Oral session: Knowledge translation and communicating evidence (4)

Date: 

Monday 17 September 2018 - 12:00 to 12:20

Location: 

All authors in correct order:

Hartling L1, Scott S2
1 Department of Pediatrics, Faculty of Medicine & Dentistry, University of Alberta and Cochrane Child Health, Canada
2 Faculty of Nursing, University of Alberta, Canada
Presenting author and contact person

Presenting author:

Lisa Hartling

Contact person:

Abstract text
Background: The emergency care of children results in considerable financial, emotional, and resource implications for families, health systems and society. Many visits are for minor conditions that could be more aptly treated in other settings or at home (e.g. sore throats, ear infections). Knowledge translation (KT) initiatives that involve parents and emphasize their role as a partner in health, can inform their decision-making, shape treatment expectations, and influence healthcare utilization. We have built a successful model of developing, evaluating, and disseminating KT tools (eBooks, whiteboards, videos) based on the best available synthesized research evidence and the power of arts and story.

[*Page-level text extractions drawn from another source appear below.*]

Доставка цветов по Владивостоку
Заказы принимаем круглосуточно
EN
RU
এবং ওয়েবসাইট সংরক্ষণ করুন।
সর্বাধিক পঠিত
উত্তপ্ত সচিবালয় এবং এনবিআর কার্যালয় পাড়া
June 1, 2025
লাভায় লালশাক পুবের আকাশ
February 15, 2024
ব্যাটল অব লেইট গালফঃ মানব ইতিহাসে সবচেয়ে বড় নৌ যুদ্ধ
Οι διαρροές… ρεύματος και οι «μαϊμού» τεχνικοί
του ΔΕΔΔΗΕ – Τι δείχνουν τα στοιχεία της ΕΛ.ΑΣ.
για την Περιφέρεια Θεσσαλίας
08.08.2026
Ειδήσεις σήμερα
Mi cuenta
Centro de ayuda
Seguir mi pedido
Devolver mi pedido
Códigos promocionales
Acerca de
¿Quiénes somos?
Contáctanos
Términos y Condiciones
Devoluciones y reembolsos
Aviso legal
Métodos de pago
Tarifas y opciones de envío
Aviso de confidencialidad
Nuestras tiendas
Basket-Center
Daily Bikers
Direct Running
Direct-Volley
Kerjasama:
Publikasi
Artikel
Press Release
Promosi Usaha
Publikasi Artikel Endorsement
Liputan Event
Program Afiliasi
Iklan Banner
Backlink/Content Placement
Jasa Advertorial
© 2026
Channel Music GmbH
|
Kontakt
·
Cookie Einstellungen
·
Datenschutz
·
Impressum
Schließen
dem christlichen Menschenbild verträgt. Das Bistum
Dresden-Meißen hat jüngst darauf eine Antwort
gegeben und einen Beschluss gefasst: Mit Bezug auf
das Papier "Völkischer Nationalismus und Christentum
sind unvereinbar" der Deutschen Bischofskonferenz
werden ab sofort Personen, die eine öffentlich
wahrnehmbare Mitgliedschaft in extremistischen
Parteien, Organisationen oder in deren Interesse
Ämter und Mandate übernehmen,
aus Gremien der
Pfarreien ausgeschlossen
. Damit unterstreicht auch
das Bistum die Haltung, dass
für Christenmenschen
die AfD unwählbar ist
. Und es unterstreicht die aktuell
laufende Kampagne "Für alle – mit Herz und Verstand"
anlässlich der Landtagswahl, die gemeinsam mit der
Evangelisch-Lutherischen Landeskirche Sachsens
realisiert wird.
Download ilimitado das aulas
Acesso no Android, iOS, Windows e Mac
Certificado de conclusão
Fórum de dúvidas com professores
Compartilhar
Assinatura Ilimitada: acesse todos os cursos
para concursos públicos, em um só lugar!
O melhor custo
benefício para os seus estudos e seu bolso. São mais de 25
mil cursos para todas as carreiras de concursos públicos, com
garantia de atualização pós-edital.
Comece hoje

Objectives: To demonstrate:
1) our model of engaging parents to develop, evaluate and disseminate KT e-tools;
2) our KT e-tools; and
3) results of usability testing.

Methods: Based on a national parent needs assessment (n = 1097) we select priority health conditions. Using qualitative methods, we interview parents about their experiences of having a child with the conditions being studied. Concomitantly we conduct systematic reviews of the best available research for management of the conditions. Working with creative writers and graphic designers, we develop composite narratives, then integrate synthesized research evidence to develop e-books, whiteboards and interactive infographics. We seek feedback from parents and pediatric emergency healthcare professionals on prototypes. Following refinement, we conduct usability testing, assessing 10 aspects on a 5-point Likert scale (e.g. aesthetics, functionality, understandability). Once usability testing is completed, additional refinements are made and the e-tools are embedded in national platforms for pediatric healthcare.

Results/Conclusions: To date, we have developed nine KT tools for parents focused on croup, gastroenteritis, chronic pain, procedural pain, acute otitis media, and fever. We are currently developing parent tools for bronchiolitis and urinary tract infections. Our focus on developing KT tools for parents is novel and complements other initiatives that target healthcare providers. The model we have developed is transferable to other clinical areas and geographic regions.

Patient or healthcare consumer involvement: Parents are involved in all aspects of the research.

Relevance to patients and consumers: 

This presentation will describe a program of research that aims to develop evidence-based knowledge translation tools for parents of children with acute health conditions. We involve parents throughout the work to identify priority topics, gather data on their experiences and information needs, develop prototypes, and evaluate final products for usability. We integrate evidence from systematic reviews with parents’ stories and experiences, and use innovative media (whiteboard animation videos, interactive infographics) to generate resources to inform decisions regarding the care of children with common acute illnesses.